The DMK’s opposition to delimitation seems to be less about representation and more about political survival. Stalin’s party has long thrived on an anti-Brahmin, anti-Hindi, and regional identity-based narrative. With increasing Hindu consolidation and a rising BJP vote share in Tamil Nadu, the DMK is facing political headwinds. Stalin’s call for a Joint Action Committee of MPs from southern states is an attempt to forge a regional alliance against the BJP-led Centre. However, it is worth noting that Home Minister Amit Shah has categorically assured that no South Indian state will lose Lok Sabha seats, though he has not clarified the basis for seat allocation.
Delimitation is an unavoidable exercise, as parliamentary representation must reflect demographic realities. The first Delimitation Commission in 1952 set the number of Lok Sabha seats at 494. The second in 1963 raised it to 522, and the third in 1973 increased it to 543 based on the 1971 census. The 1976 freeze on delimitation was an anomaly meant to be temporary, yet it was extended repeatedly. The southern states’ argument of historical ‘injustice’ due to population control is therefore flawed—representation must evolve with changing demographics.
Despite the need for delimitation, the South’s concerns about economic and political marginalization should not be dismissed outright. Southern states contribute more in taxes and have stronger economies, yet they fear that the increasing representation of northern states could shift policy priorities away from them. The challenge lies in balancing representation with equitable resource distribution.
Rather than resisting delimitation outright, southern leaders should negotiate for policy safeguards, such as ensuring that fiscal devolution accounts for population disparities. A well-balanced approach could prevent unnecessary political discord while upholding democratic principles.

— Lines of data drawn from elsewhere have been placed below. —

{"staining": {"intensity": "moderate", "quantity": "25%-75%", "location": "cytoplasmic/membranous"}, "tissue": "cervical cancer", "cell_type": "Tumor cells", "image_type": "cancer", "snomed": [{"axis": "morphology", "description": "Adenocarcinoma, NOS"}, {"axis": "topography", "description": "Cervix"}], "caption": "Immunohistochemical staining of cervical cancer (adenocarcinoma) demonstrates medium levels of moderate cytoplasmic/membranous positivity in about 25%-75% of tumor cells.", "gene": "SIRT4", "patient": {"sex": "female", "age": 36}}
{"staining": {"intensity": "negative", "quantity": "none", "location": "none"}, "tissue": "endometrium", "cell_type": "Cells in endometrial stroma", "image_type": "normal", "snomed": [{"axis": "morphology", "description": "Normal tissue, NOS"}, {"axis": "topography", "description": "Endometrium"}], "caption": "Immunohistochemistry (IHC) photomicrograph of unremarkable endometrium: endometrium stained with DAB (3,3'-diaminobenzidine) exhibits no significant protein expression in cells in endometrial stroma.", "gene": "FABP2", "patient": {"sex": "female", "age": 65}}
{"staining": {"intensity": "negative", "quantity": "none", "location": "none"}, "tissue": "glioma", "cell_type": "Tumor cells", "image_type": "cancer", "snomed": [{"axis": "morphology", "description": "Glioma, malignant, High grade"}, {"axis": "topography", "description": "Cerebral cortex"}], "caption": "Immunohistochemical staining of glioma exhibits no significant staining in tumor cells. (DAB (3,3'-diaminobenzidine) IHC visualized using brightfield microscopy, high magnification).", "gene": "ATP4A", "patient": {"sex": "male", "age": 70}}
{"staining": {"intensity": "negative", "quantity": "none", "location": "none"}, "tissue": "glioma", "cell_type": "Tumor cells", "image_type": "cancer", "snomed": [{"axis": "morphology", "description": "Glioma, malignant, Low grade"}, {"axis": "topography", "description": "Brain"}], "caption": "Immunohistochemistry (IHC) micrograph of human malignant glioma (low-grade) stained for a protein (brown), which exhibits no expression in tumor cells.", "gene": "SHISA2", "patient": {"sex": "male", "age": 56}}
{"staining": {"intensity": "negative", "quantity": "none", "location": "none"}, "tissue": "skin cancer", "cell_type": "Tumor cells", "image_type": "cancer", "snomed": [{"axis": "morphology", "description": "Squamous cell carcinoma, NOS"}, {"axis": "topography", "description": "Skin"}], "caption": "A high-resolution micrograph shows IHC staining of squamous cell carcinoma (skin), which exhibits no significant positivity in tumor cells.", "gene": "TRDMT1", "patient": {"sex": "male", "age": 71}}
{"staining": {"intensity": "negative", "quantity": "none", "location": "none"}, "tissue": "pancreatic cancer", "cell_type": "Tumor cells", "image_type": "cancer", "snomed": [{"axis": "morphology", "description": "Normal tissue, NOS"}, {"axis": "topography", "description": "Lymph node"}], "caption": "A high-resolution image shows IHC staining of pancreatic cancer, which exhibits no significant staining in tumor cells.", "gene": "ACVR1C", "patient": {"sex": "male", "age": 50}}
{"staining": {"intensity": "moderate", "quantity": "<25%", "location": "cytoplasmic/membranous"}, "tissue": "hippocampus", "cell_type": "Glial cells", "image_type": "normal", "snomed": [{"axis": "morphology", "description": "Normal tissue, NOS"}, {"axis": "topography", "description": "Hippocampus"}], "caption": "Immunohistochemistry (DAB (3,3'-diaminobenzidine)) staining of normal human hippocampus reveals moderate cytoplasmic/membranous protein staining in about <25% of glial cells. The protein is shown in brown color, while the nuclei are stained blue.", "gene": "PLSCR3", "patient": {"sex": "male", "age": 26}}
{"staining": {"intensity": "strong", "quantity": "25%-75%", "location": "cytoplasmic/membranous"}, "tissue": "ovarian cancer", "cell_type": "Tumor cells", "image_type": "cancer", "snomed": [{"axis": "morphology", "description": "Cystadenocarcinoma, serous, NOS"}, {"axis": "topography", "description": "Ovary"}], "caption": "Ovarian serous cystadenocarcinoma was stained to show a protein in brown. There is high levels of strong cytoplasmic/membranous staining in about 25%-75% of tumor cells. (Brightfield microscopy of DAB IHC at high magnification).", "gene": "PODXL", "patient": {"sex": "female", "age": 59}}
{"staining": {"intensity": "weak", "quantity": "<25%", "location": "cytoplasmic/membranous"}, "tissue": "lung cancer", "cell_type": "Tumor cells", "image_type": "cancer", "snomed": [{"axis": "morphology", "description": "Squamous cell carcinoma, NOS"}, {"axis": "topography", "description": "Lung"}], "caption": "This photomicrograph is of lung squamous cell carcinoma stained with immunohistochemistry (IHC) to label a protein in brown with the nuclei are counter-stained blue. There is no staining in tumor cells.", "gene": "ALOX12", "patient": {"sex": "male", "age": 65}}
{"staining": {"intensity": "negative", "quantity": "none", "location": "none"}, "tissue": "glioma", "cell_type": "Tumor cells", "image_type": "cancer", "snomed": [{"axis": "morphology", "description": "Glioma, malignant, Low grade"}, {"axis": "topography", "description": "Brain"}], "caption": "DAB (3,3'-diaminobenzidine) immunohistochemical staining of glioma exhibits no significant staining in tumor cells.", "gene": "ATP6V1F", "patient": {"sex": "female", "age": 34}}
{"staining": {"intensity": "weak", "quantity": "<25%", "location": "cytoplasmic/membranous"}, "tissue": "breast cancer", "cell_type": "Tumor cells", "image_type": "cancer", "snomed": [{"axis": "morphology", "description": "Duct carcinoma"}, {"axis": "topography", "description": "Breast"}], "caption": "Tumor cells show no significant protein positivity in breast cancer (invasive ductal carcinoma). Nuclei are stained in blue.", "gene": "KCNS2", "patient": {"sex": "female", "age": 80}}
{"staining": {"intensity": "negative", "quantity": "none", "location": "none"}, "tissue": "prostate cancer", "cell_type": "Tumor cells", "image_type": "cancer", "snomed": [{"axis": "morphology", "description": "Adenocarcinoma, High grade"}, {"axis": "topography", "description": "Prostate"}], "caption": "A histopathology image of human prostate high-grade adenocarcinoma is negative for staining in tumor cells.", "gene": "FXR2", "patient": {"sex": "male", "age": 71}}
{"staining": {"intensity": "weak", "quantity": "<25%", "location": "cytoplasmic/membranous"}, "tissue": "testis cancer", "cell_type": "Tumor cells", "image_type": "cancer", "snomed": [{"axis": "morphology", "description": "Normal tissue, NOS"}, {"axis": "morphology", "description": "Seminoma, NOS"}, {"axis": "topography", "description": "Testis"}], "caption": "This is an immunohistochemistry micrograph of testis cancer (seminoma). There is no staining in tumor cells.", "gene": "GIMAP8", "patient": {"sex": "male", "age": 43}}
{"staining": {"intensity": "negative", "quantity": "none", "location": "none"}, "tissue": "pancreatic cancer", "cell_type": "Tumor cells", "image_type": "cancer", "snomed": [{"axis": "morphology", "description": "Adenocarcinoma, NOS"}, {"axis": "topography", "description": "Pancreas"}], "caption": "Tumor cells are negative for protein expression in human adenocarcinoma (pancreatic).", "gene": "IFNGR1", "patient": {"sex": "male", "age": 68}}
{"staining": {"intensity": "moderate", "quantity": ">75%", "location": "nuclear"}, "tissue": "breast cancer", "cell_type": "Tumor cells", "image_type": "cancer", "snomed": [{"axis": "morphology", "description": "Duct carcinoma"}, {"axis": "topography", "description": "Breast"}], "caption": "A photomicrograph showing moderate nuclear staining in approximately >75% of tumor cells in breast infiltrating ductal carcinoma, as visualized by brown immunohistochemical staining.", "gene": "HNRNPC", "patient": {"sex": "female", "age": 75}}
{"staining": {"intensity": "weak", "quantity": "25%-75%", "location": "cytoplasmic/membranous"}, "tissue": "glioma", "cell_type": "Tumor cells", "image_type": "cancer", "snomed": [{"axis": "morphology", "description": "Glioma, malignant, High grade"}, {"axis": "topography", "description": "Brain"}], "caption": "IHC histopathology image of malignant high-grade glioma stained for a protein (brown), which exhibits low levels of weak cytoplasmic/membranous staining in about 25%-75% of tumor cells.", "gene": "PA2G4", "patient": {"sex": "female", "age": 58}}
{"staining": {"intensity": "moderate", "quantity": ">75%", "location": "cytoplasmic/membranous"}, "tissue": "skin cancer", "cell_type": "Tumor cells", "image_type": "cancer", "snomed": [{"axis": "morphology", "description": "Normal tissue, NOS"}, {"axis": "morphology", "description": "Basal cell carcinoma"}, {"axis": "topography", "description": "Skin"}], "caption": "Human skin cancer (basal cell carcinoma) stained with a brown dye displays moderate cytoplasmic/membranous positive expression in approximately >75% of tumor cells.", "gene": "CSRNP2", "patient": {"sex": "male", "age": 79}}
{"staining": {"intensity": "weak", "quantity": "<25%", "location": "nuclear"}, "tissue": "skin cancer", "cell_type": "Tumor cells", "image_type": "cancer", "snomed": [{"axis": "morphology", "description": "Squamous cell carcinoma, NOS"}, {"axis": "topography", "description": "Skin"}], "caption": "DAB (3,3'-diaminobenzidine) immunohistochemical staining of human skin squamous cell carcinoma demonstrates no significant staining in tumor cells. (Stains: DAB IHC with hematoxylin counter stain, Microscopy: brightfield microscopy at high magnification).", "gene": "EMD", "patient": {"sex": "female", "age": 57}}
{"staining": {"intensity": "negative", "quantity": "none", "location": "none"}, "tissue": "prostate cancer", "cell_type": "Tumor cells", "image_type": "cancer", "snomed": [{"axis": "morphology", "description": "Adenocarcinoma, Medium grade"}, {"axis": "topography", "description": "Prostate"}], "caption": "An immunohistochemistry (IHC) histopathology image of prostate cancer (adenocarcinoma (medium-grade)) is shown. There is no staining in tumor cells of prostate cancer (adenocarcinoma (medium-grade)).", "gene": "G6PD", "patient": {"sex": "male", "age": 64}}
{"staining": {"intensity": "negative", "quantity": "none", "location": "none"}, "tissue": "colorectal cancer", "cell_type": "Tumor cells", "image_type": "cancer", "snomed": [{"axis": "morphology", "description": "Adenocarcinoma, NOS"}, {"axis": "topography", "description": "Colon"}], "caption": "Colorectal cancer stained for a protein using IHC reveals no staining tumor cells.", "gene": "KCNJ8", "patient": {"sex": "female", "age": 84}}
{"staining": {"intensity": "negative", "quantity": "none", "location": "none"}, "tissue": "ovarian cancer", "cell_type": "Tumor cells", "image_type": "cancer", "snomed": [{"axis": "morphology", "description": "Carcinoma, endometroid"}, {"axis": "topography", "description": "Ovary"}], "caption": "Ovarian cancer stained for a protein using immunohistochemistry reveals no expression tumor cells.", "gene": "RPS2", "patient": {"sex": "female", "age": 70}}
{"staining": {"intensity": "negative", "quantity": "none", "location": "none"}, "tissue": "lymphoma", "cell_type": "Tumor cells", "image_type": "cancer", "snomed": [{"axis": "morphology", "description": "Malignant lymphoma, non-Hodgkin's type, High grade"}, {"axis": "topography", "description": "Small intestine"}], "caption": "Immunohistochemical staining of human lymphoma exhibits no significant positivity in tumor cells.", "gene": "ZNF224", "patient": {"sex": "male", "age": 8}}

The debate over delimitation is being framed by the DMK and other regional parties as an existential crisis for the South, but the numbers do not support such alarmism. All regions of India deserve fair representation based on population realities, and the Constitution mandates that delimitation must occur. Political leaders should focus on constructive engagement rather than fearmongering. Delimitation is not a threat to the South—it is a necessary step towards a more representative democracy.